Hi again
I think I'll go the pyridine route, since it seems to be the most common alcohol tosylation approach.
I've been wondering how is best go about the extraction. I've read that a aqueous-organic extraction is quite likely the right way to go, but I'm not sure how exactly to go about it (which liquids to use). Also which solvents to use for a recrystallization thereafter.
I see someone mentioned adding almost 10 times as much 2N HCl than pyridine, which, I think, causes the HCl to form a compound with the pyridine, which would then precipitate and can be filtered out leaving the desired compound in HCl. With the left over tysol chloride remain in the HCl with the product, or is that washed away as well.
If that's the nonsensical approach, then how I go about it instead?
Here would be an additional solution, which may work for the desired product as well, but I'd be looking for confirmation on that. Here's the source:
http://www.orgsyn.org/Content/pdfs/procedures/CV7P0149.pdf Between page 1 and two in the PDF file.

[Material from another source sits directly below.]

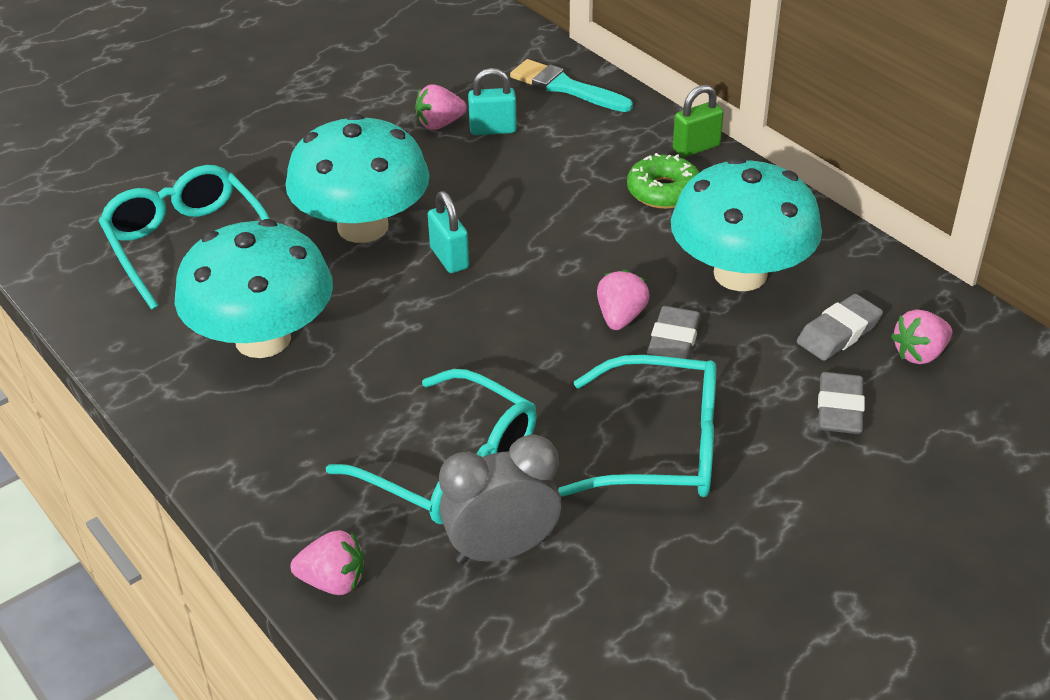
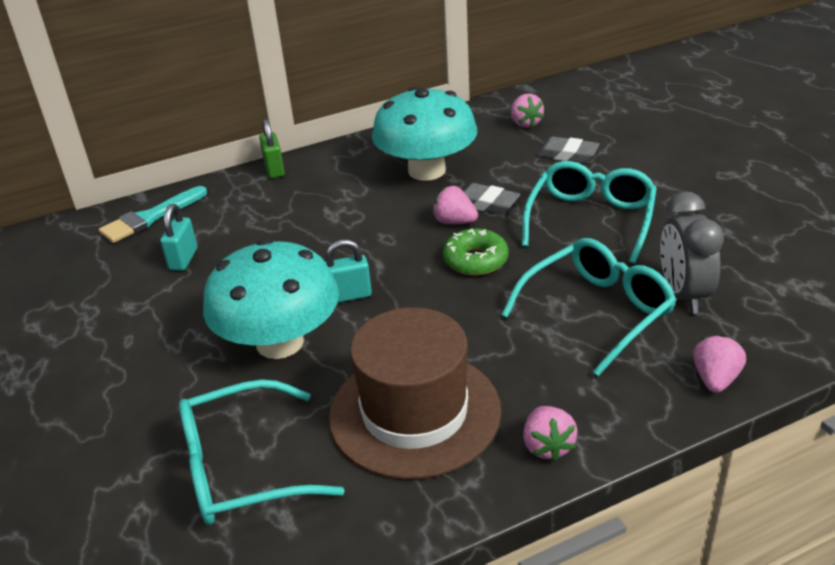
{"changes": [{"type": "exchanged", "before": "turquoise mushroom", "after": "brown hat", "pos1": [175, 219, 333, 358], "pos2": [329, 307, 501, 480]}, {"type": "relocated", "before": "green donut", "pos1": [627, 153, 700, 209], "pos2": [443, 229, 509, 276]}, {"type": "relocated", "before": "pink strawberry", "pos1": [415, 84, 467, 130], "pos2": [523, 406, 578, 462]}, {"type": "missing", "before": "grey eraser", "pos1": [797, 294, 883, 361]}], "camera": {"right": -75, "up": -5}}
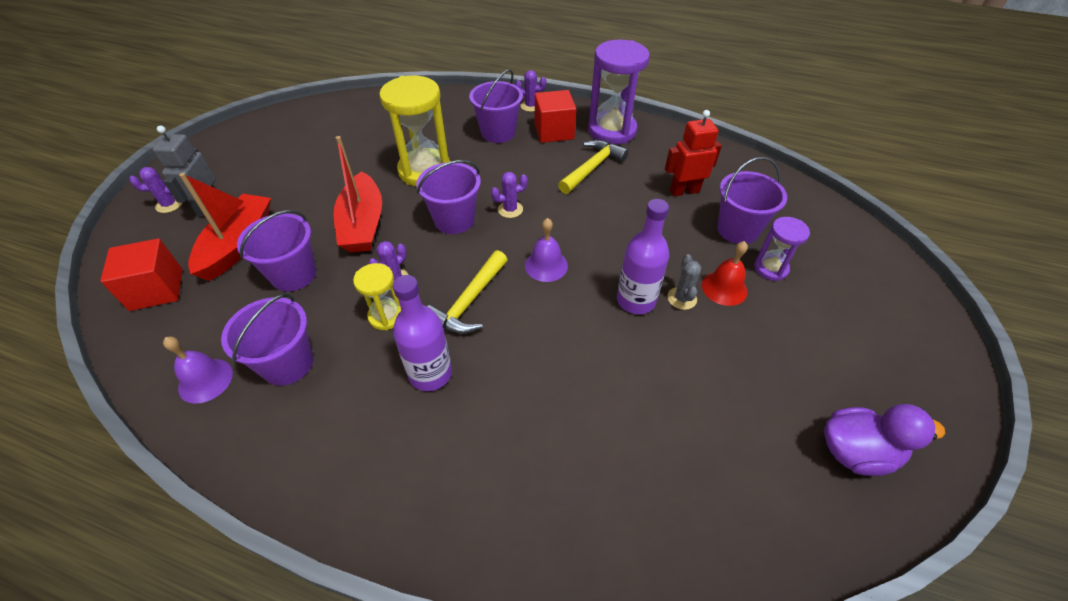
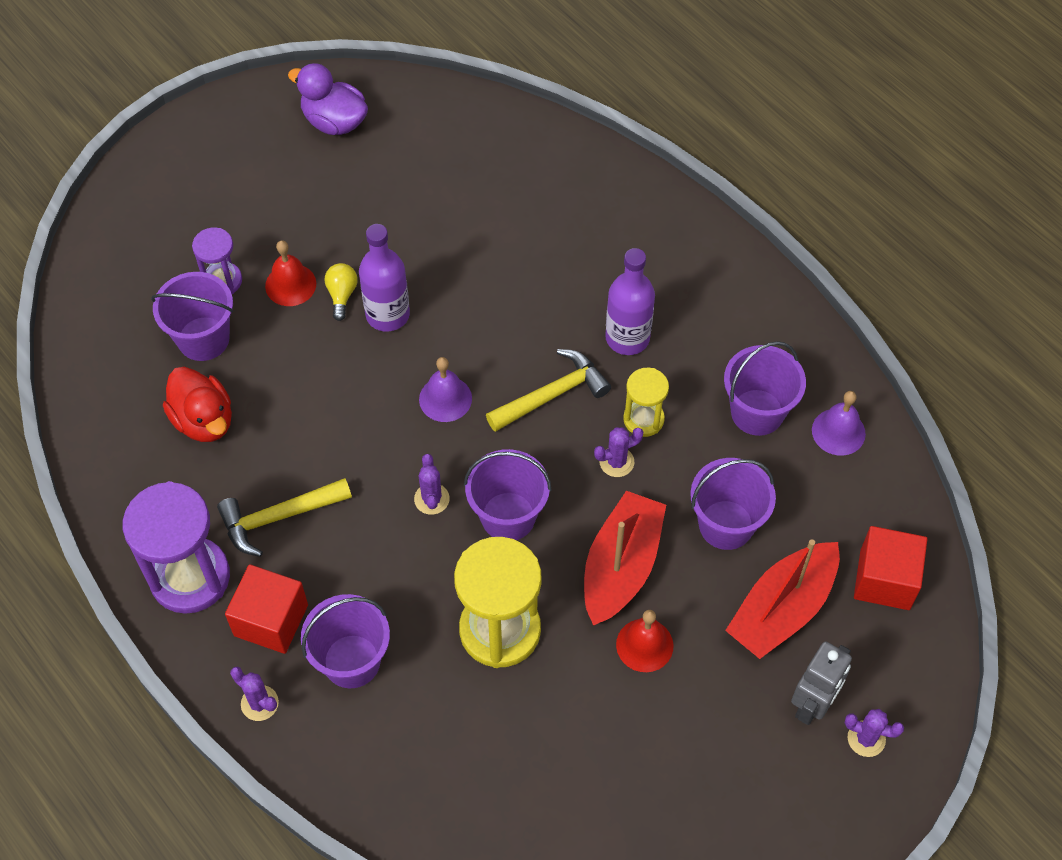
{"changes": [{"type": "exchanged", "before": "red robot", "after": "red duck", "pos1": [665, 110, 722, 196], "pos2": [163, 367, 232, 442]}, {"type": "exchanged", "before": "grey cactus", "after": "yellow light bulb", "pos1": [667, 254, 701, 310], "pos2": [325, 263, 357, 321]}, {"type": "spun", "before": "purple cactus", "pos1": [491, 172, 528, 218], "pos2": [414, 454, 450, 515], "turn": 75}, {"type": "appeared", "after": "red bell", "pos2": [616, 610, 674, 672]}], "camera": {"right": -150, "up": 10}}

4-Acetylpyridine oxime tosylate.
Pure E-oxime (27.1 g, 0.20 mol) and p-toluenesulfonyl chloride (47.9 g, 0.22 mol) are added to 100 mL of anhydrous pyridine in a 1-L, round-bottomed flask fitted with a drying tube and a large magnetic stirring bar. The reaction mixture is stirred at 25°C for 24 hr; a precipitate of pyridine hydrochloride forms. A 500-mL portion of ice water is added with continued stirring. the initial precipitate dissolves, and a voluminous white precipitate soon forms. This is collected by suction
filtration, washed with three 150-mL portions of cold water and dried under reduced pressure and over Drierite to constant weight. The yield of pure tosylate, mp 79–81°C, is 55.1 g (95%).